Things Are Just As Fragile As You Fear

Things Are Just As Fragile As You Fear 2018-03-14T10:20:01-05:00

For the least several years, I have taken the time to binge watch each season of the “The Walking Dead.” It’s not a great show. But, I’m into it now and I want to know if these people are ever going to get out of the mess they’re in, so I’ll probably stick with it.

One thing the show does well, and one reason for its huge appeal, is its depiction of how easily everything we take for granted could end. It’s a frightening message, sure, but also one a lot of people long to hear. I mean, there’s a reason people love post-apocalyptic narratives of any stripe. Most of us intuit that, in spite of appearances, society is on the edge.

We live in a time where the created social and political order is nearly inescapable. We wake early to corporate music in order to get in our mass produced car and hit the road which is itself part of an enormous network of roads created and maintained by a faceless and indifferent government.

We spend our days laboring as part of a complex system for people up the chain who, if they are aware of us at all, regard us as a fungible resource. When we get home, we lose ourselves in a haze of factory processed food, drink, and corporate media. That’s a normal day for lots of people.

It’s easy to mistake this world, this manufactured, made up world, for the natural one, to begin to think that the structures on which we depend daily have always been there. It’s easy to think they will always be there.

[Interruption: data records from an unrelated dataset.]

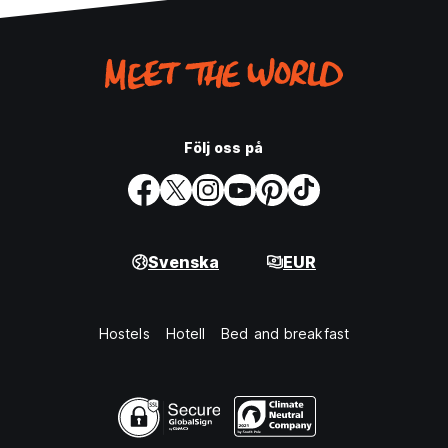
Följ oss på
Svenska
EUR
Hostels
Hotell
Bed and breakfast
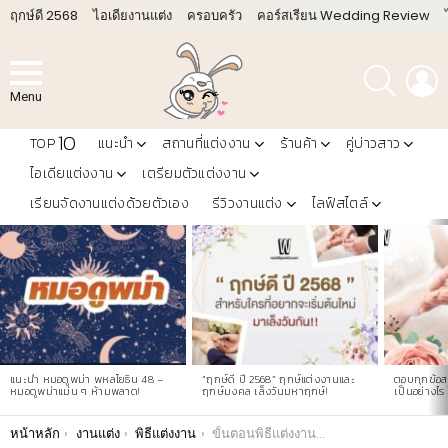
ฤกษ์ดี 2568
ไอเดียงานแต่ง
ครอบครัว
คอร์สเรียน Wedding Review
ค้นหา
L
Menu
10
TOP
แนะนำ
สถานที่แต่งงาน
ร้านค้า
คู่บ่าวสาว
ไอเดียแต่งงาน
เตรียมตัวแต่งงาน
เรียนจัดงานแต่งด้วยตัวเอง
รีวิวงานแต่ง
ไลฟ์สไตล์
LATEST
STORIES
แนะนำ หมอดูพม่า พหลโยธิน 48 –
“ฤกษ์ดี ปี 2568” ฤกษ์แต่งงานและ
ตอบทุกข้อสง
หมอดูพม่าแม่น ๆ ห้ามพลาด!
ฤกษ์มงคล เล็งวันมหาฤกษ์!
เป็นอย่างไร 
You are here:
หน้าหลัก
งานแต่ง
พิธีแต่งงาน
ขั้นตอนพิธีแต่งงานแบบคริสต์ สุดแสนโรแมนติกสำหรับคู่บ่าวสาว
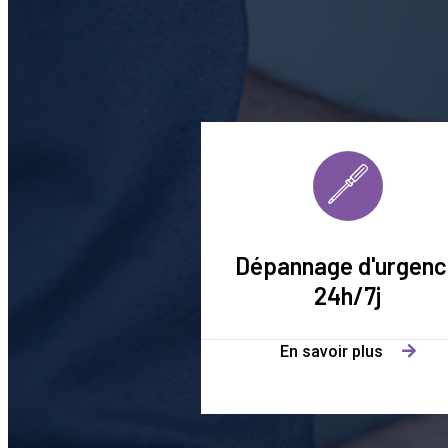
Dépannage d'urgen
24h/7j
En savoir plus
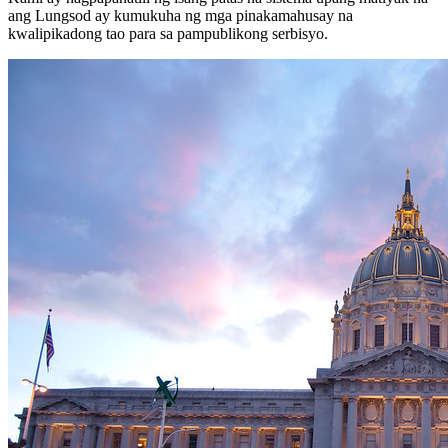
ang Lungsod ay kumukuha ng mga pinakamahusay na
kwalipikadong tao para sa pampublikong serbisyo.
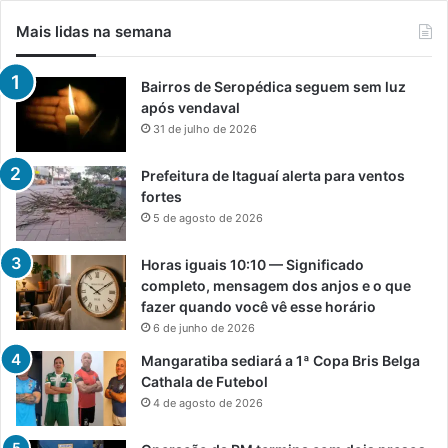
Mais lidas na semana
Bairros de Seropédica seguem sem luz
após vendaval
31 de julho de 2026
Prefeitura de Itaguaí alerta para ventos
fortes
5 de agosto de 2026
Horas iguais 10:10 — Significado
completo, mensagem dos anjos e o que
fazer quando você vê esse horário
6 de junho de 2026
Mangaratiba sediará a 1ª Copa Bris Belga
Cathala de Futebol
4 de agosto de 2026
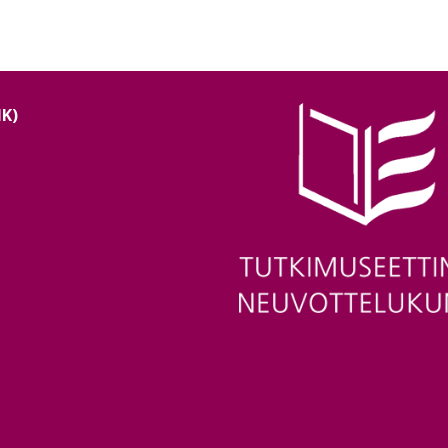
NK)
Image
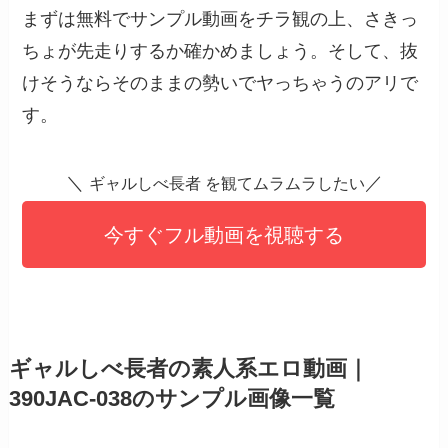
まずは無料でサンプル動画をチラ観の上、さきっ
ちょが先走りするか確かめましょう。そして、抜
けそうならそのままの勢いでヤっちゃうのアリで
す。
＼
／
ギャルしべ長者 を観てムラムラしたい
今すぐフル動画を視聴する
ギャルしべ長者の素人系エロ動画｜
390JAC-038のサンプル画像一覧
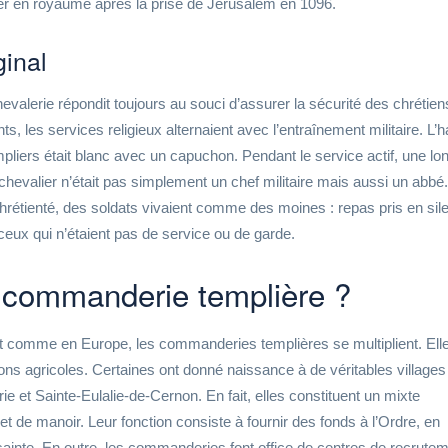
ituer en royaume après la prise de Jérusalem en 1096.
ginal
hevalerie répondit toujours au souci d’assurer la sécurité des chrétien
s, les services religieux alternaient avec l’entraînement militaire. L’h
pliers était blanc avec un capuchon. Pendant le service actif, une lo
 chevalier n’était pas simplement un chef militaire mais aussi un abbé
a chrétienté, des soldats vivaient comme des moines : repas pris en sil
r ceux qui n’étaient pas de service ou de garde.
 commanderie templière ?
nt comme en Europe, les commanderies templières se multiplient. Ell
ons agricoles. Certaines ont donné naissance à de véritables villages
 et Sainte-Eulalie-de-Cernon. En fait, elles constituent un mixte
et de manoir. Leur fonction consiste à fournir des fonds à l’Ordre, en
sainte. En outre, les commanderies font office de centres de recrutem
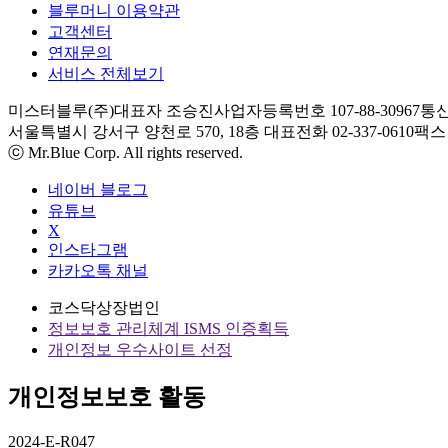
블루머니 이용약관
고객센터
연재문의
서비스 전체보기
미스터블루(주)
대표자 조승진
사업자등록번호 107-88-30967
통신
서울특별시 강서구 양천로 570, 18층
대표전화 02-337-0610
팩스 0
ⓒ Mr.Blue Corp. All rights reserved.
네이버 블로그
유튜브
X
인스타그램
카카오톡 채널
코스닥상장법인
정보보호 관리체계 ISMS 인증획득
개인정보 우수사이트 선정
개인정보보호 활동
2024-E-R047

That’s not necessarily the case. Things can change quickly. This is true both on a personal and a societal level. On the whole, we and the society we inhabit are more fragile than we admit.

This brings to mind a recent post by Mark Baxter. In it, Mark wrote.

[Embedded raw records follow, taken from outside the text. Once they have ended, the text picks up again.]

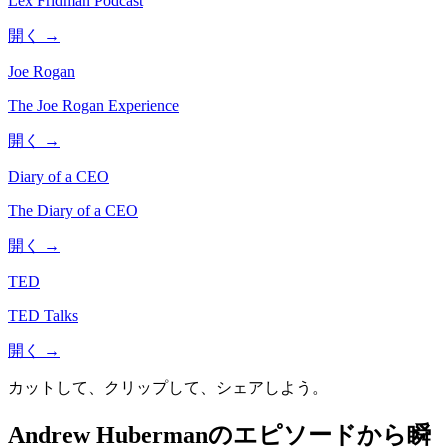
Lex Fridman Podcast
開く →
Joe Rogan
The Joe Rogan Experience
開く →
Diary of a CEO
The Diary of a CEO
開く →
TED
TED Talks
開く →
カットして、クリップして、シェアしよう。
Andrew Hubermanのエピソードから瞬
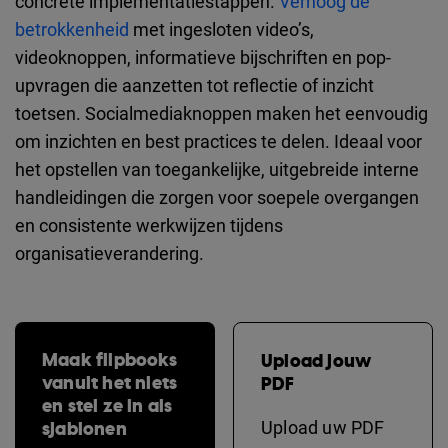
concrete implementatiestappen.
Verhoog de
betrokkenheid
met ingesloten video’s,
videoknoppen, informatieve bijschriften en pop-
upvragen die aanzetten tot reflectie of inzicht
toetsen. Socialmediaknoppen maken het eenvoudig
om inzichten en best practices te delen. Ideaal voor
het opstellen van toegankelijke, uitgebreide interne
handleidingen die zorgen voor soepele overgangen
en consistente werkwijzen tijdens
organisatieverandering.
Maak flipbooks
Upload jouw
vanuit het niets
PDF
en stel ze in als
sjablonen
Upload uw PDF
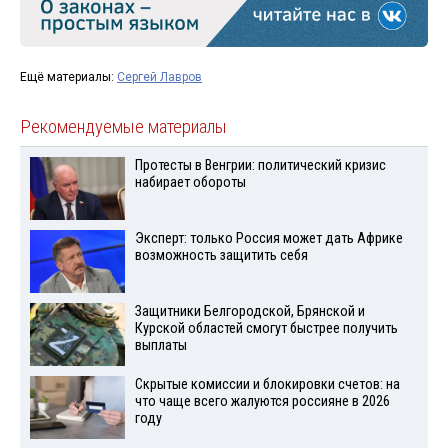
Ещё материалы:
Сергей Лавров
Рекомендуемые материалы
Протесты в Венгрии: политический кризис
набирает обороты
Эксперт: только Россия может дать Африке
возможность защитить себя
Защитники Белгородской, Брянской и
Курской областей смогут быстрее получить
выплаты
Скрытые комиссии и блокировки счетов: на
что чаще всего жалуются россияне в 2026
году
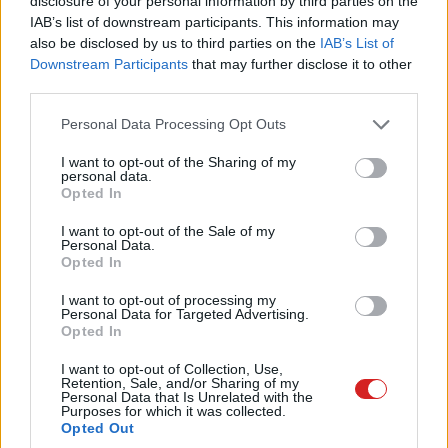
disclosure of your personal information by third parties on the
A rendezvényről hamarosan bővebb információkkal is
IAB’s list of downstream participants. This information may
szolgálunk, addig is tekintsék meg a Galéria menüpontot
also be disclosed by us to third parties on the
IAB’s List of
és az előző évek fotóit, videóit, mert hasonló hangulattal
Downstream Participants
that may further disclose it to other
várjuk az idei Családi Fesztiválra is!
third parties.
Please note that this website/app uses one or more Google
Personal Data Processing Opt Outs
services and may gather and store information including but
A regisztráció 2015-ben is ingyenes, és a legendak.com
not limited to your visit or usage behaviour. You may click to
I want to opt-out of the Sharing of my
honlapon lesz elérhető április közepétől! Sőt egy
personal data.
grant or deny consent to Google and its third-party tags to
Opted In
meglepetéssel is készülünk, de ez most még legyen
use your data for below specified purposes in below Google
consent section.
titok!
I want to opt-out of the Sale of my
Personal Data.
Opted In
Várunk mindenkit szeretettel, hogy ismét egy legendás
I want to opt-out of processing my
Personal Data for Targeted Advertising.
napot tölthessünk együtt az Opel Magyarország és az
Opted In
esemény támogatói jóvoltából!
I want to opt-out of Collection, Use,
Retention, Sale, and/or Sharing of my
Personal Data that Is Unrelated with the
Találkozzunk 2015. május 16-án a Hungaroringen!
Purposes for which it was collected.
Opted Out
További információk itt találhatók!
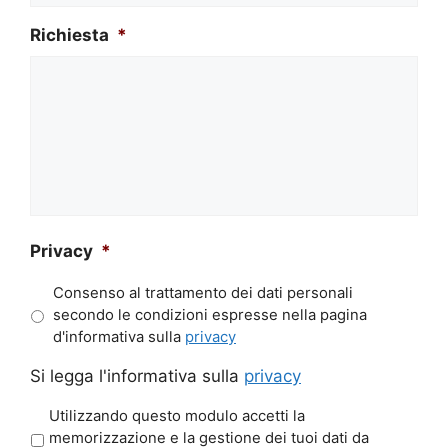
Richiesta
*
Privacy
*
Consenso al trattamento dei dati personali
secondo le condizioni espresse nella pagina
d'informativa sulla
privacy
Si legga l'informativa sulla
privacy
P
Utilizzando questo modulo accetti la
r
memorizzazione e la gestione dei tuoi dati da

 We love to read and talk about being antifragile. It is one of my favorite concepts. A fascinating book by Taleb.

 However, in reality, most of us are anything but antifragile. We are susceptible to all sorts of shit.

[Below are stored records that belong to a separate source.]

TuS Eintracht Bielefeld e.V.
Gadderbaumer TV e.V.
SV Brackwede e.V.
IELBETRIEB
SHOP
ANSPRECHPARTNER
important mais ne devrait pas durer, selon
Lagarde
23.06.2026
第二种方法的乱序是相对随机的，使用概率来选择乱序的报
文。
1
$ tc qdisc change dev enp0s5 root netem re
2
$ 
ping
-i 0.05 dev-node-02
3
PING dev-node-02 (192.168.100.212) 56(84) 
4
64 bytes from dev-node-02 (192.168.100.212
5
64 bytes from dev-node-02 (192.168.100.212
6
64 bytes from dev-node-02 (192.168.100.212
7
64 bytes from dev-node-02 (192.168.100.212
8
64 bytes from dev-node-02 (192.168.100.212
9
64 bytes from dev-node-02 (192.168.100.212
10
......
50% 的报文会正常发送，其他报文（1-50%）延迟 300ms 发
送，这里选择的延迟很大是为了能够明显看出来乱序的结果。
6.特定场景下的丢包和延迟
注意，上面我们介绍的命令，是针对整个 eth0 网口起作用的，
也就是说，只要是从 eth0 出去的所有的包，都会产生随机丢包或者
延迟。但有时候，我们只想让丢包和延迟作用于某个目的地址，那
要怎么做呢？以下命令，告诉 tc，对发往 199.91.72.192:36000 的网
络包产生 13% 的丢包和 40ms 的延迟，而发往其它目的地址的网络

This is true. We are all fragile to some degree. But, there is a taboo against admitting it. In a bizarre irony, as our culture has become ever more confessional with strangers breaking down in tears on daytime television and others posting every moment of their lives to YouTube, we have become ever more ashamed of our personal failings.

This is in large part because what we imagine to be failings aren’t necessarily failings at all, but simply the inability to remold ourselves in the corporate image sold to us by the cultural establishment. Having teeth that are less than sparkling white is not a real failure. Living a life full of mundane moments does not lower our value. It makes us normal.

The net effect of the millions of images of perfection we are subjected to is shame about our real selves, about our imperfection, about our fragility.

Now, imagine living in the older world, before you had in your pocket a tap into a non-stop stream of commercial images and monetized fantasies. Your guideline for normal would not be the Instagram stream of some minor league model, but your family, your neighbors, the people in your church.

People in the older world were less fragile, less likely to break than we are, simply by virtue of being under less pressure. If they fit in with their community, that was enough.

We are made more fragile both because we live under greater pressure to present a manufactured image of ourselves to others and because the community that anchored previous generations has become, for us, largely extinct. We are a society of unmoored, confused people, fragile and desperate for home.

Amplify this personal situation across a population and you can see the precariousness of our situation. We are not quite yet to a Walking Dead style apocalypse. On the surface, things continue to function.

But, surfaces are never the full reality.

Our society has been filled for years with a shared sense of dread. This feeling does not arise from nowhere. All of us know our own fragility; we know how that fragility is stressed even more by a society that has replaced family and community with images, meaningless pleasure and distraction. We know deep down that others are just like us, that they too are hiding a reservoir of pain behind an increasingly weakened dam of denial.

We sense things cannot go on as they are much longer. In our fragility and weakness, we bluff and posture and curate our online profiles to make us seem stronger than we are. But, all the time, one eye is on that dam holding back the forces of chaos unleashed inside our hearts, and we tremble because we know, that dam, like all fragile things, will sooner or later shatter into a million awful pieces.